# vanuatu herp population?



## serpaint (Nov 22, 2009)

I am leaving for Vanuatu in 8 days with my lovely fiancee to get married.
We are both cleaning out our cameras and searching the net for info on local snakes, frogs,lizards etc to photograph. So far seems a little lacking in details of what to expect so I was wondering, has anyone been there or lived there and seen what is available to photograph? 
So far most stuff from google or wild planet says large boas, small burrowing snakes (but no details) and numerous frogs and lizards. (again with no further info) but Giant yet harmless Spiders.
Also any others pics of Vanuatus locals or suggestions of net places to look would be great.


----------



## Snowman (Nov 23, 2009)

I went to Vanuatu last year. I was more interested in scuba diving than searching for herps though. However the only herps I did see were some turtles, a sea snake and on land tones of blue tailed skinks.


----------



## Snowman (Nov 23, 2009)

Some more Vanuatu pics... 
The one of my wife walking on water makes me smirk everytime I see it....


----------



## serpaint (Nov 23, 2009)

wow that looks so good, going for 3 weeks with digital slr and underwater digital camera of course.
such a beautiful looking place, can't wait.


----------



## Snowman (Nov 23, 2009)

I can't tell you how mad I was that I didn't take my underwater camera case! I meant to but forgot to pack it.... There's so many fish there... and if you dive down when snorkeling you'll see more than floating on the top as little fish come out of the coral and rocks to see whats going on as you invade thier domains...
Just make sure you have a polarised lens filter and you're set for some awesome water/beach pics.


----------



## serpaint (Nov 23, 2009)

I work as an artist and have a digital canon underwater cam. can come home and do a show of paintings from my pics and write the trip off aswell. yay


----------



## Snakester (Nov 23, 2009)

*Task set*:
**A.** Summarize the Vanuatu herp thread in two sentences.
**B.** Extend the Vanuatu herp thread past its final line.

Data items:
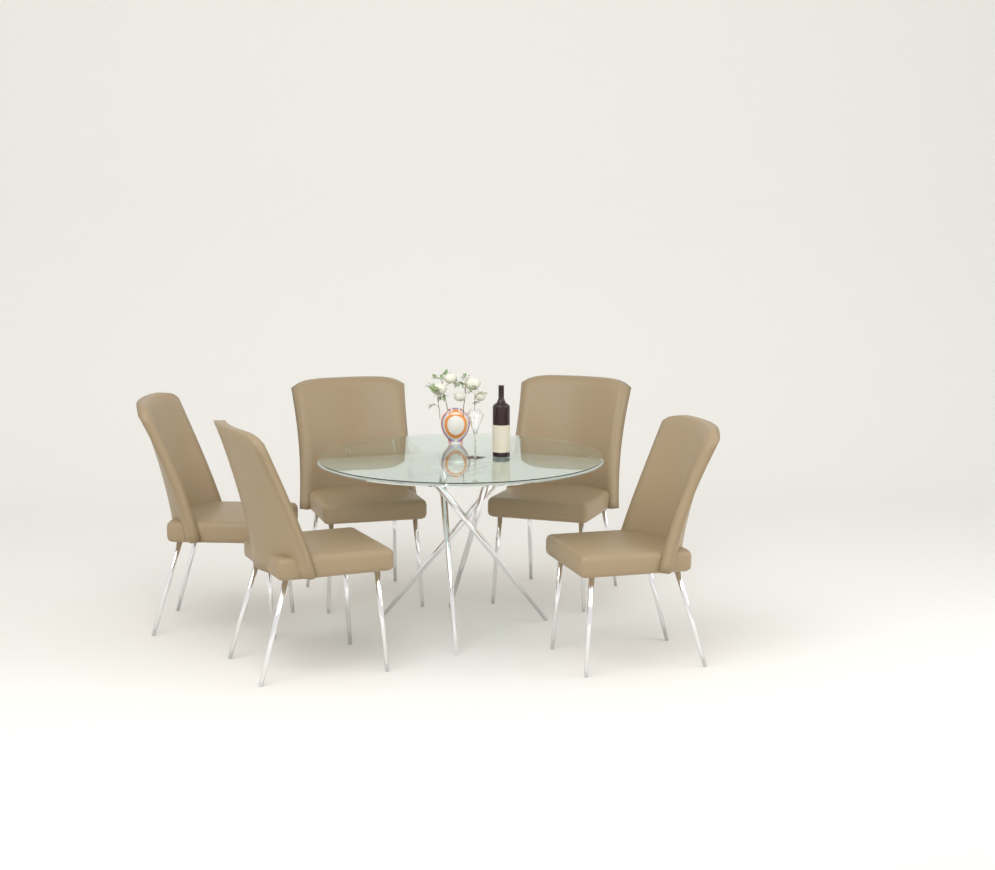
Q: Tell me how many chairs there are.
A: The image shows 5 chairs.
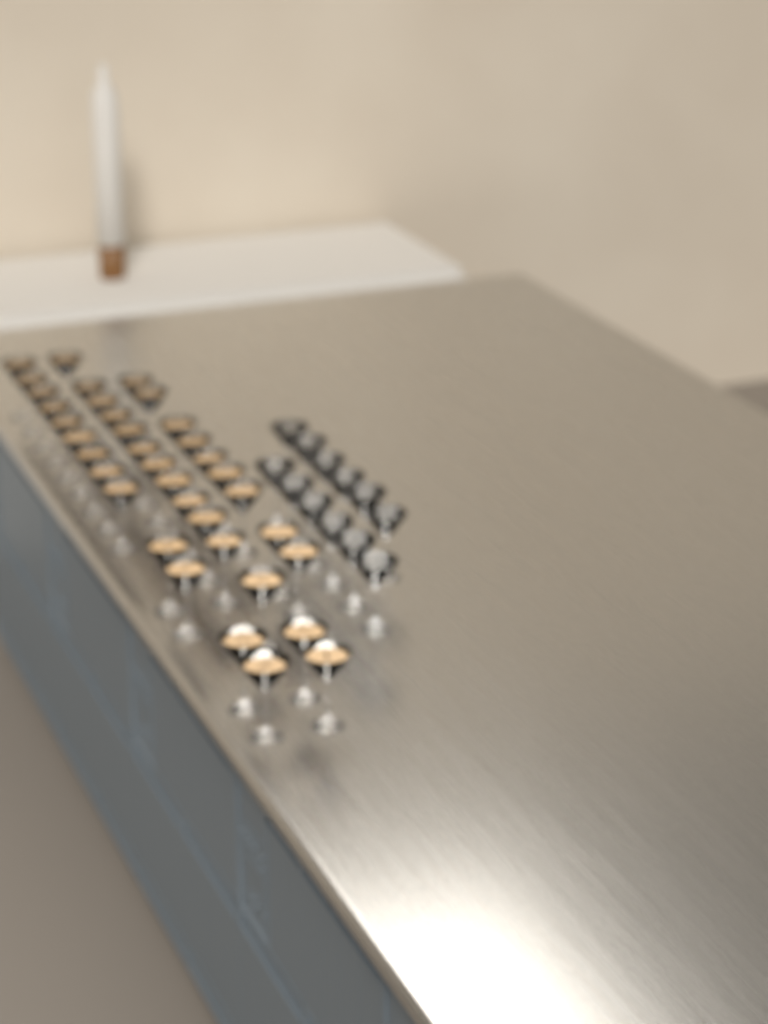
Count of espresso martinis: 36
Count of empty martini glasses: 12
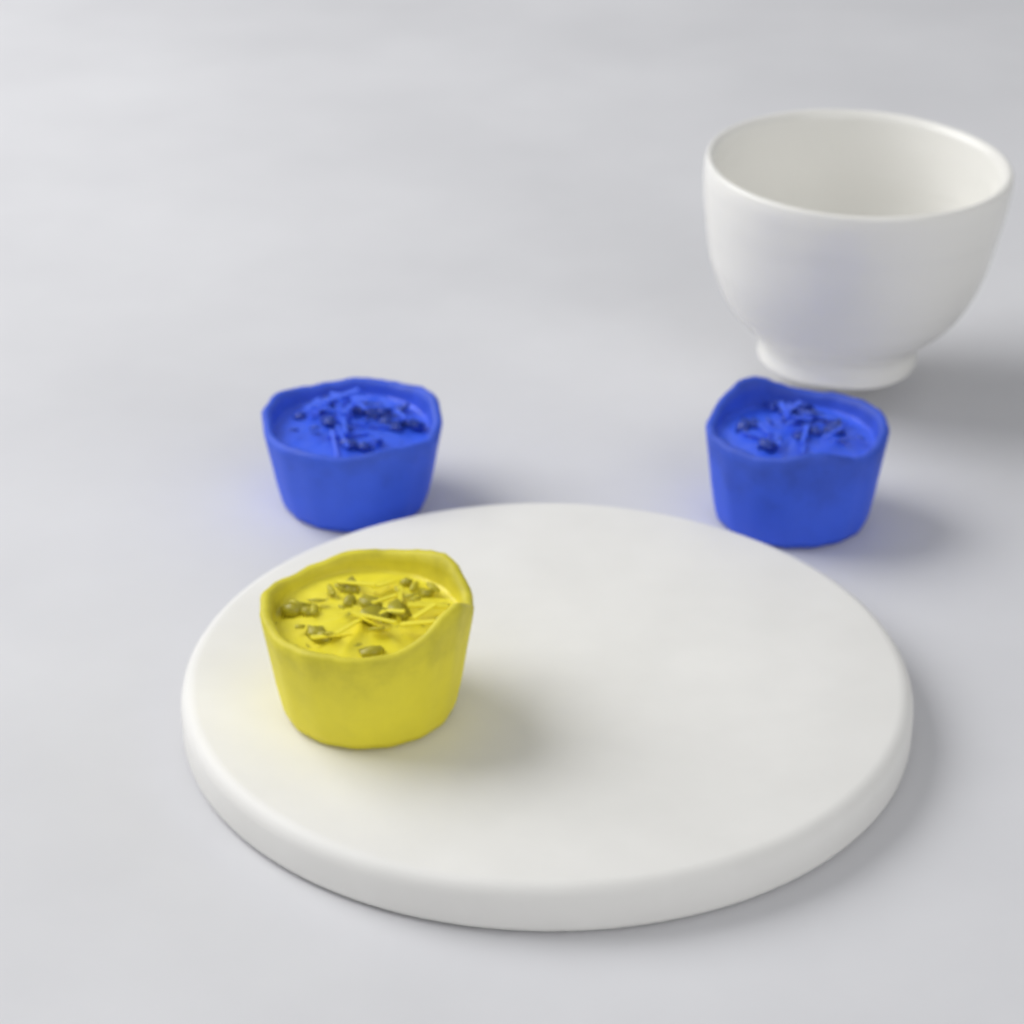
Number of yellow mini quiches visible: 1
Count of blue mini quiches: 2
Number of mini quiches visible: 3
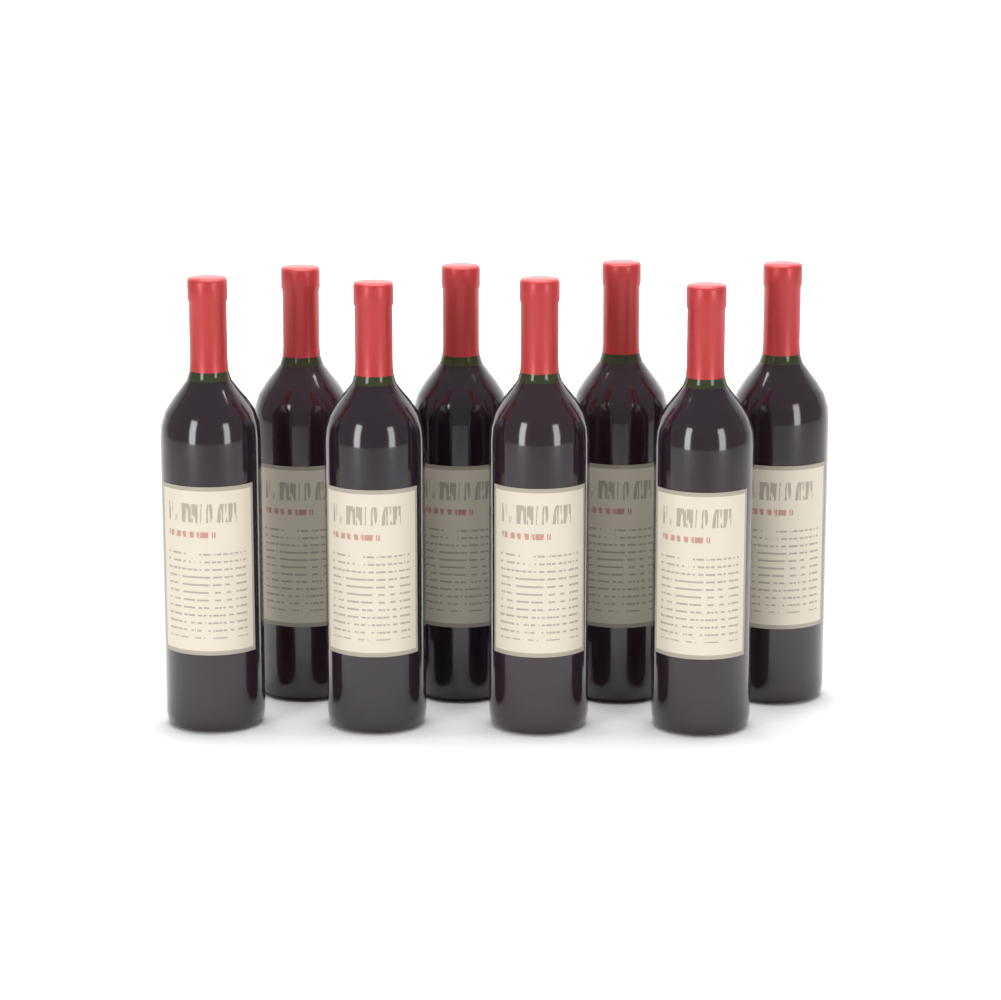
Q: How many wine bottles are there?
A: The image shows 8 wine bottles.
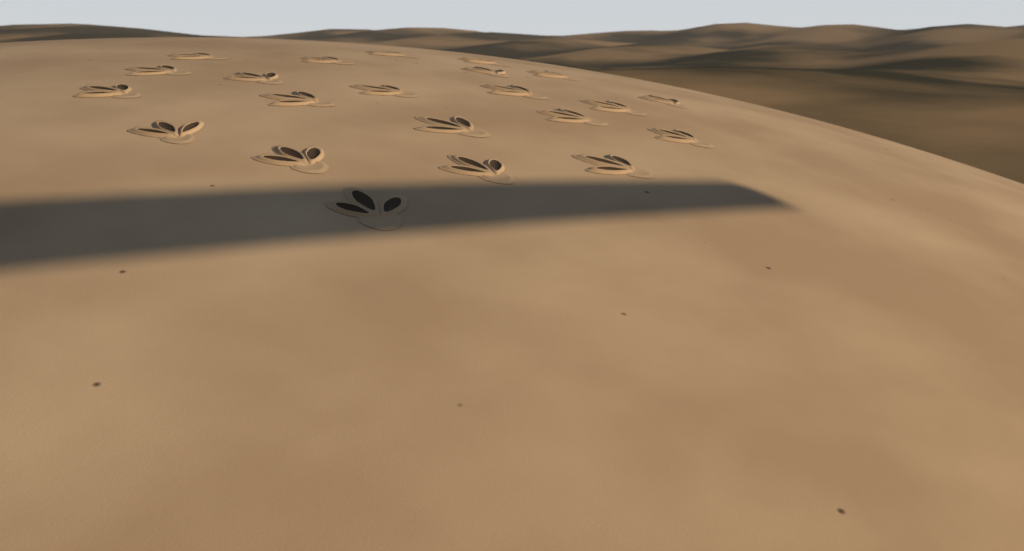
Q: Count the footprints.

*Answers*:
**A.** A poster heading to Vanuatu in 8 days to get married asks what snakes, frogs, lizards and similar animals can be photographed there, noting that online sources mention only large boas, small burrowing snakes, numerous frogs and lizards, and giant yet harmless spiders without further detail. A member who visited last year, mostly for scuba diving, reports seeing only turtles, a sea snake and many blue tailed skinks on land, and advises bringing an underwater camera and a polarized lens filter.

**B.**
Vanuatu is awesome. Me and my gal just back from there two weeks ago, it was my second trip to the islands there. 

Not alot for herpers though. But you HAVE to go to the botanical gardens (i think its called the secret gardens now), anyway its near the village of Mele, along the coast road past hideaway island and just near the famous cascade waterfalls (which are a must).

Anihow the resident herps in the secret garden are a few stunning Banded Fijian Iguanas (Brachylophus fasciatus) (my fav agamid - which have been imported to Vanuatu and thrived) and a whole variety of Pacific ground boas (Candoia carinata paulsoni i think).

Blue tailed skinks are everywhere during the day, and the local geckos are everywhere at night !


----------



## Joshua VW (Nov 23, 2009)

I'm also going to Vanuatu, or more specifically Talua, for two weeks after Christmas.
I've been wondering what sort of wildlife you get over there. I'll definitely try to make it to the secret garden.
Can't wait to see your pictures, Serpaint.


----------



## Snakester (Nov 23, 2009)

I will throw some pics on here too as soon as i get a chance.


----------



## serpaint (Nov 23, 2009)

will do my best and will make a file of stuff here when I'm back.
thanks for that info people, that is exactly what we are looking for.


----------



## Snakester (Nov 23, 2009)

*Vanuatu herp & critter pics*

A few of our fav pics -

Lets start with Banded Iguanas and Pacific Ground Boas.


----------



## Snakester (Nov 23, 2009)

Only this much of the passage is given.